8 Haziran 2014 Pazar

Engereğin Gözü


Tarihi romanlara ve tiyatro oyunlarına konu olmuştur Haseki Mâh-Peyker Kösem Valide Sultan'ın iktidar hırsı. Oğlu IV. Murat'ın 11 yaşında tahta çıkmasıyla başlayan, diğer oğlu İbrahim'in katli pahasına devam eden kanlı iktidar mücadelesinde torunu IV. (Avcı) Mehmet'i dahi gözden çıkarmıştır, Osmanlı sarayının bu meşhur Valide Sultanı.

Olayları ağzından dinlediğimiz Hadım Süleyman Ağa ve diğer saray hizmetlileri haricinde Osmanlı hanedanından kimsenin adı geçmiyor kitapta. Yine de Osmanlı tarihini okumuş veya en azından o dönemi sahneye aktaran oyunları izlemiş bir kişi, bahsi geçen kişilerin kimler olduğunu anlar.

Küçük yaşta Afrika'dan getirilen ve hadım edilerek saray hizmetine verilen Süleyman Ağa, Topkapı Sarayı'nda harem ağasıdır. Sultan İbrahim'in sarayda hapsedilmesiyle sonuçlanan darbenin bizzat Valide Sultan tarafından düzenlendiğini hayretle karşılasa da hayatta kalabilmek için dudaklarını mühürleyip gözlerini ve kulaklarını dört açar.
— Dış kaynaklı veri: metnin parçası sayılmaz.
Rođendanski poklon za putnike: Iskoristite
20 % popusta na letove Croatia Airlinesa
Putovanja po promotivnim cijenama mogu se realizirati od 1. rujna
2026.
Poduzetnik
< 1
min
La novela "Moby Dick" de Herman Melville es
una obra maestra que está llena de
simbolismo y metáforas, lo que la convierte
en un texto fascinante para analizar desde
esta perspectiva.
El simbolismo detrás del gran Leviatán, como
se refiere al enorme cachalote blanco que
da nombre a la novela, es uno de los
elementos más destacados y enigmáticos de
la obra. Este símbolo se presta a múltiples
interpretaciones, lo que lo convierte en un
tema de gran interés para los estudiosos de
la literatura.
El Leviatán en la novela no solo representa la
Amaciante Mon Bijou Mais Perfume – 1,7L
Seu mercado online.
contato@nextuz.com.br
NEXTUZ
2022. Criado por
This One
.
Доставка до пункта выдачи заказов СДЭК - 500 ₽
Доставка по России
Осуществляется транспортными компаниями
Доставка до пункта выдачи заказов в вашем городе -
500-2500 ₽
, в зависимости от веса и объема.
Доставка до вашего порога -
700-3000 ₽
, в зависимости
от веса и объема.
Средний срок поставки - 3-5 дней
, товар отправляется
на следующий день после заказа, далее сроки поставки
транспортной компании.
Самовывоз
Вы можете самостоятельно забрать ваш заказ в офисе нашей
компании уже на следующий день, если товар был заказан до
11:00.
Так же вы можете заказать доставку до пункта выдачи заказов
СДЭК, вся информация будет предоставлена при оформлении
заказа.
Kimin dost, kimin düşman olduğunun anlaşılamadığı; daha da fenası yarının kimin yüzüne güleceğinin kestirilemediği bir ortamda hayat mücadelesi vermek kimi zaman onurundan feragat etmeye kadar götürecektir efendiye kulluk edeni. İktidarın karşısındakinin ruhunu ezen gücünün ete kemiğe büründüğü hükmedenler karşısında tebaasının nasıl alçaldığı, Süleyman Ağa'nın zindandan kurtuluşunu anlatan bölümde çarpıcı bir dille gözler önüne serilir.
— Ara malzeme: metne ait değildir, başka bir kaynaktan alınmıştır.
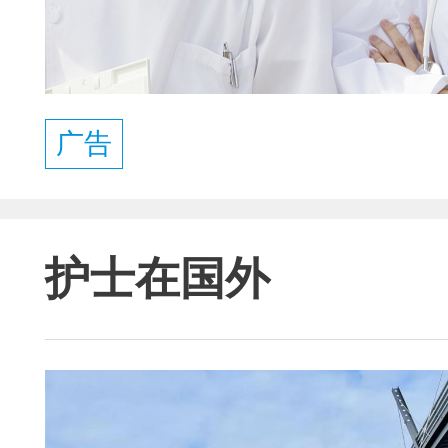
广告
护士在国外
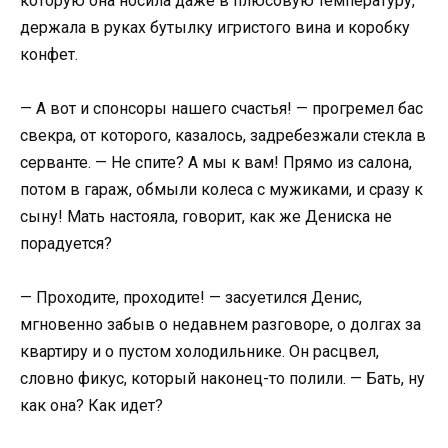
которую она носила даже в плюсовую температуру,
держала в руках бутылку игристого вина и коробку
конфет.
— А вот и спонсоры нашего счастья! — прогремел бас
свекра, от которого, казалось, задребезжали стекла в
серванте. — Не спите? А мы к вам! Прямо из салона,
потом в гараж, обмыли колеса с мужиками, и сразу к
сыну! Мать настояла, говорит, как же Дениска не
порадуется?
— Проходите, проходите! — засуетился Денис,
мгновенно забыв о недавнем разговоре, о долгах за
квартиру и о пустом холодильнике. Он расцвел,
словно фикус, который наконец-то полили. — Бать, ну
как она? Как идет?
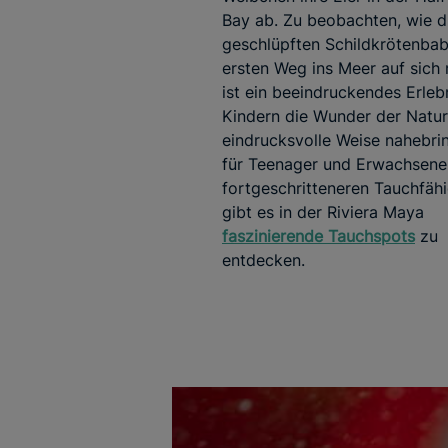
Bay ab. Zu beobachten, wie di
geschlüpften Schildkrötenbab
ersten Weg ins Meer auf sich
ist ein beeindruckendes Erleb
Kindern die Wunder der Natur
eindrucksvolle Weise nahebri
für Teenager und Erwachsene
fortgeschritteneren Tauchfäh
gibt es in der Riviera Maya
faszinierende Tauchspots
zu
entdecken.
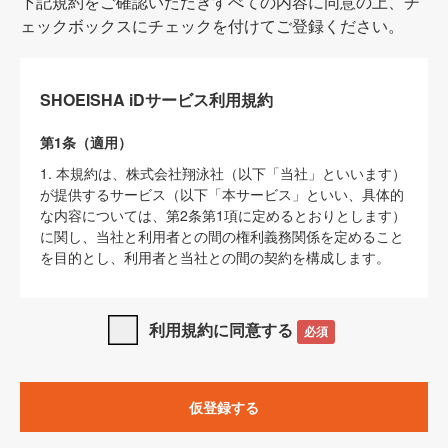
下記規約をご確認いただきすべての内容に同意の上、チ
ェックボックスにチェックを付けてご登録ください。
SHOEISHA iDサービス利用規約
第1条（適用）
1. 本規約は、株式会社翔泳社（以下「当社」といいます）
が提供するサービス（以下「本サービス」といい、具体的
な内容については、第2条第1項に定めるとおりとします）
に関し、当社と利用者との間の権利義務関係を定めること
を目的とし、利用者と当社との間の契約を構成します。
2. 当社が別に定める「
著作権について
」、「
免責事項
」、
「
SHOEISHA iDプライバシーポリシー
」及び「
当社ウェブ
利用規約に同意する
必須
サイト上でのデータの利用について（Cookieポリシー）
」
は、本規約の一部を構成するものとします。
3. 本規約の内容と、前項に記載する定めその他当社が定め
仮登録する
る各種規定や説明資料等における内容とが異なる場合は、
本規約の規定が優先して適用されるものとします。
Her ne kadar arka planda tarihi unsurlara yer verilmiş olsa da kitap, tarihi bir roman olmaktan çok psikolojik bir eser olma niteliği sergiliyor. Efendi ile köle arasındaki ilişkinin psikolojik boyutu üç aşamalı olarak ele alınmış eserde. Önce, kölesinin gözünde efendinin yüceltilmesine, ona insan üstü bir kimlik kazandırılmasına; hemen ardından da iktidardan uzaklaştırılmış ve hapis hayatına mahkûm edilmiş aynı hükümdarın kölesinin gözünde zavallı ve aşağılık bir konuma indirgenmesine tanık oluyoruz. Eserin sonunda ise efendi ile kölenin, üstün yanlarıyla, zaaflarıyla, korkularıyla, merhamete dayalı hisleriyle aynı zeminde buluştuğunu görüyoruz. Yeniden tahta çıkmak uğruna oğullarının öldürülmesine izin vermeyen ve canını almaya gelen cellada boynunu büyük bir metanetle uzatan padişahın, hapsedildiği odada gözyaşlarına boğulan, iktidar özlemiyle tahta çıkacağı günü hasretle bekleyen hükümdarla yakından uzaktan ilgisi yoktur. Efendi ile kölenin her ikisi de "insan"dır, "eşit"tir artık.

Kitap, "kral öldü, yaşasın kral" söyleminde olduğu üzere "padişahım çok yaşa" nidasıyla son bulur. İktidar güneşinin bakanları kör etmesidir bu nidada gizli olan anlam... Geçmişte kalanın, sadakat gösterilmiş olanın unutulması; anısının zamanın mezarına sonsuza dek defnedilmesidir.